--- Problem to solve ---
When the word "number" shows up in a line of the data below, copy that whole line.
▼▼▼
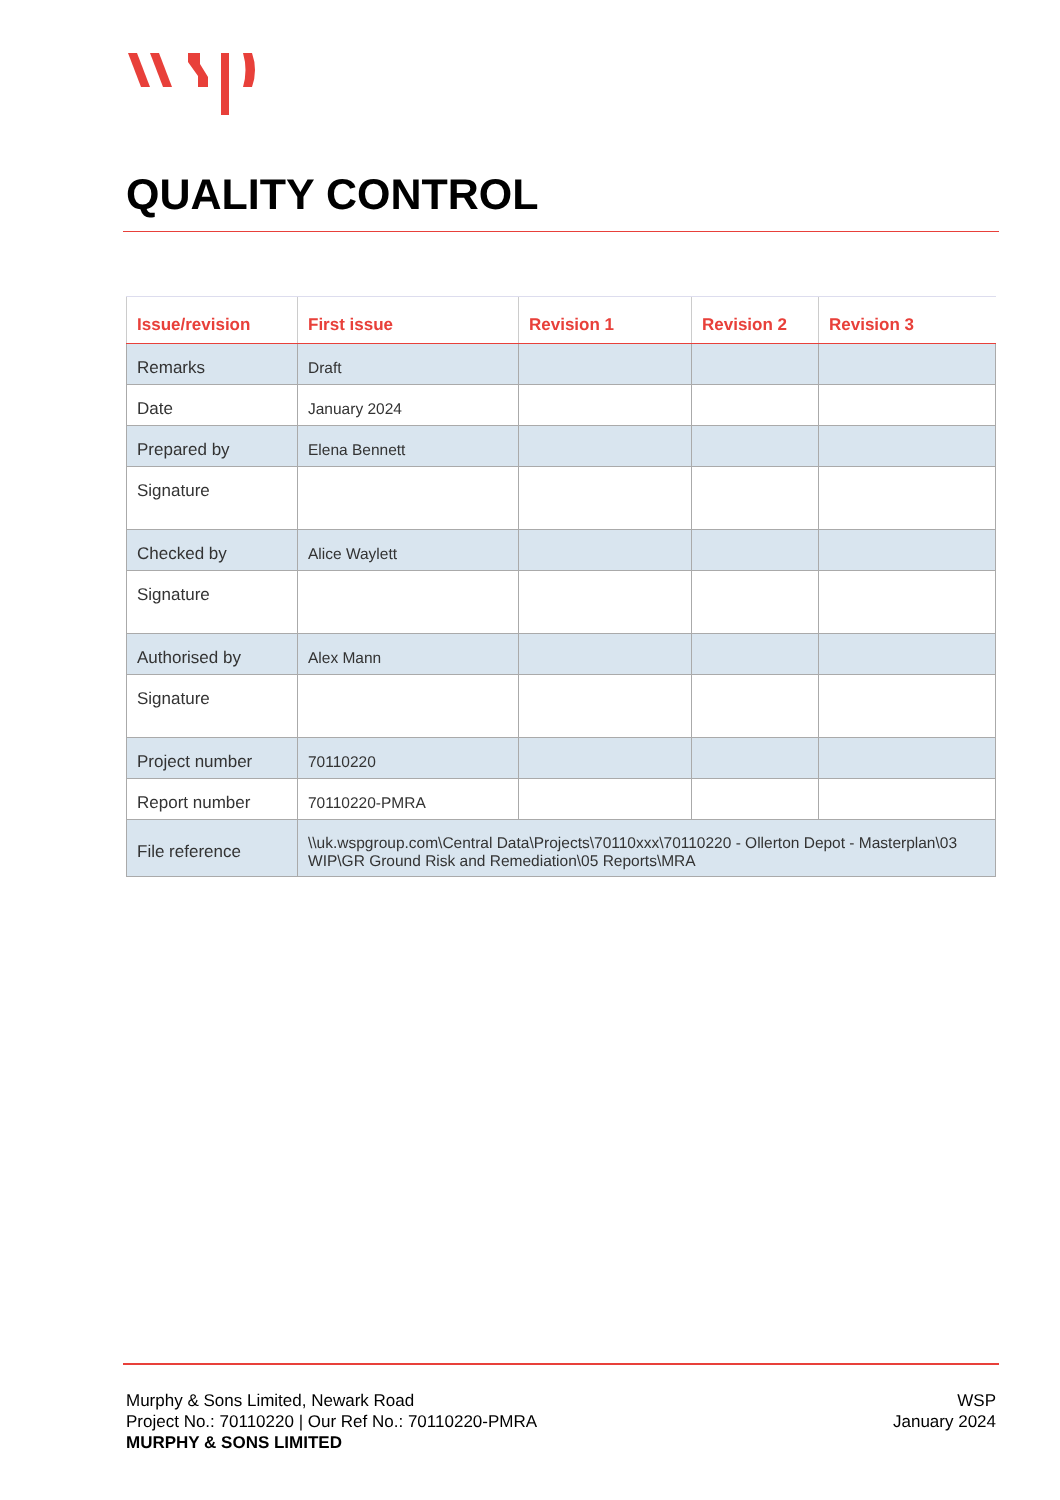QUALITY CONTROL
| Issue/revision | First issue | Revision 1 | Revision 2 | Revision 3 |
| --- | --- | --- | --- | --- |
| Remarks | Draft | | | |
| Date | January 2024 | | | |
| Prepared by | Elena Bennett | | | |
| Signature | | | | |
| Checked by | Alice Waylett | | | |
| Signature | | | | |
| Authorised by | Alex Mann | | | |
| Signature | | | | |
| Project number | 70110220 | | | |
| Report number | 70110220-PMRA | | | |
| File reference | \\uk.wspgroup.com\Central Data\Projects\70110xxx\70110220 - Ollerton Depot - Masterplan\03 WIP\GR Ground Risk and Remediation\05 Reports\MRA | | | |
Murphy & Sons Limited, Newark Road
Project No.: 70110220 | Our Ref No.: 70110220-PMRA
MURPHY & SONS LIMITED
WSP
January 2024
▲▲▲
▼▼▼
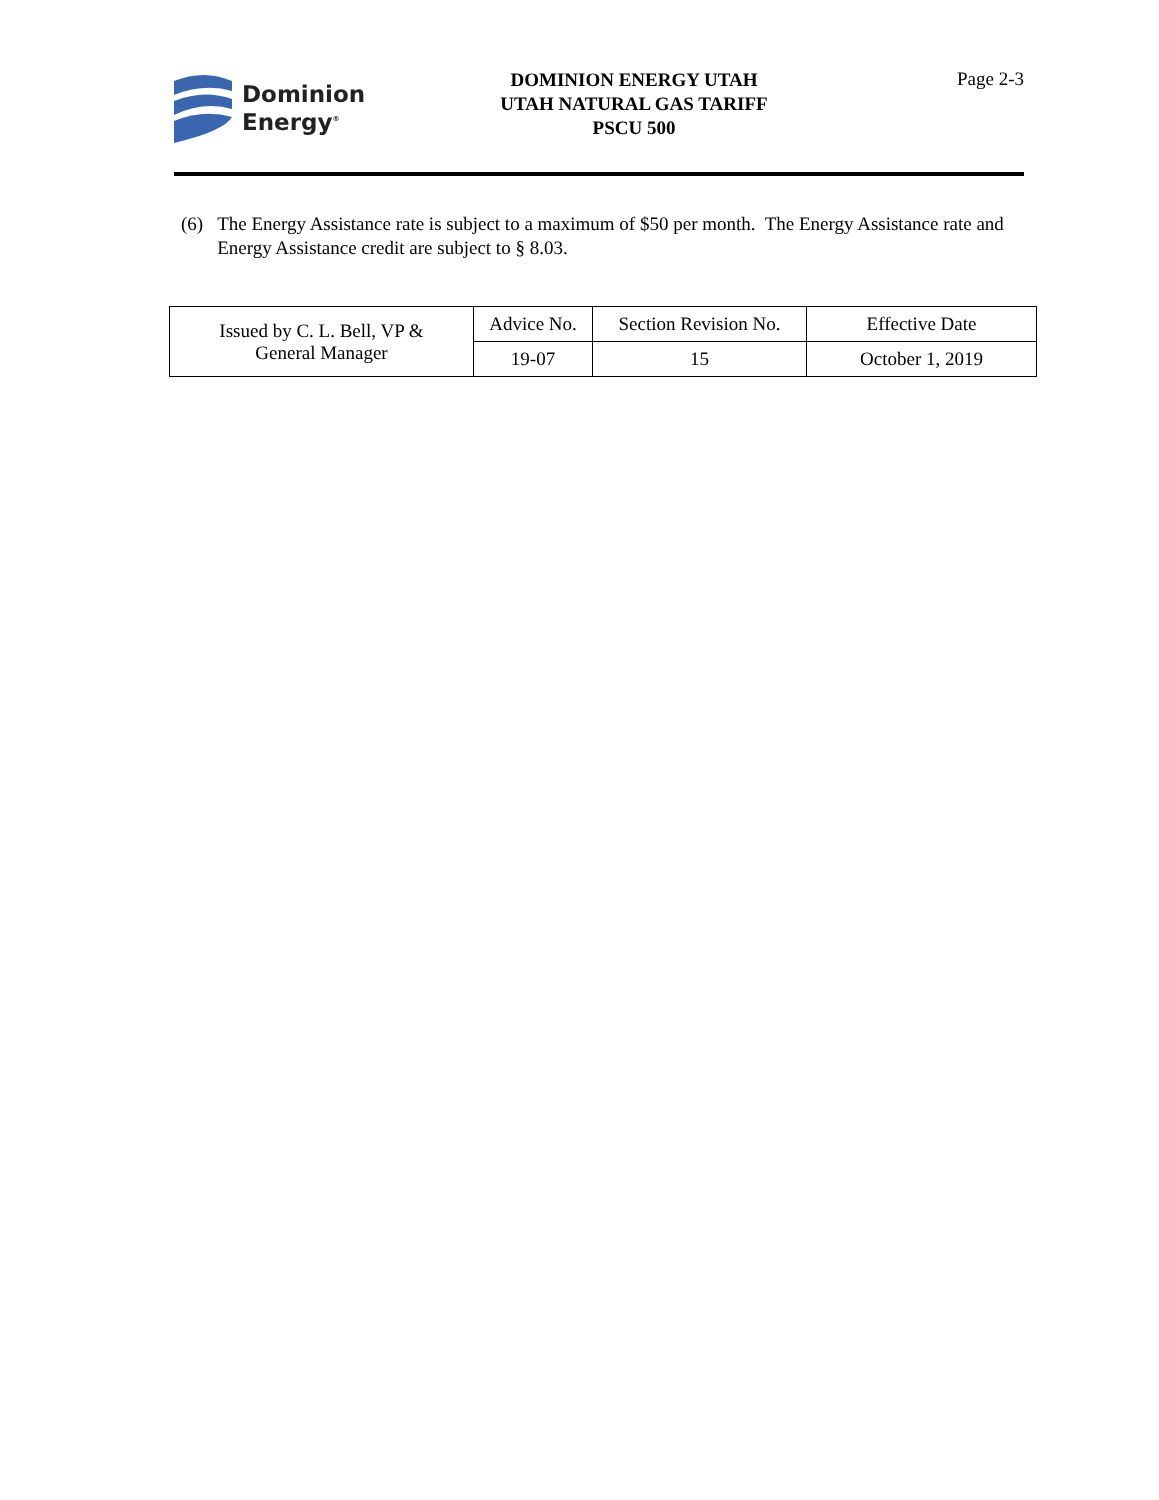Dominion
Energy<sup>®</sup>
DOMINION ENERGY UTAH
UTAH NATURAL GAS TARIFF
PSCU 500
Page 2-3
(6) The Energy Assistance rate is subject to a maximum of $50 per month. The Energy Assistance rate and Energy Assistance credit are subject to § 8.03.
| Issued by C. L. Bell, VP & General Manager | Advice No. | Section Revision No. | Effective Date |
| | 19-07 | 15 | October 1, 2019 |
▲▲▲
--- Exercise response ---
| Project number | 70110220 | | | |
| Report number | 70110220-PMRA | | | |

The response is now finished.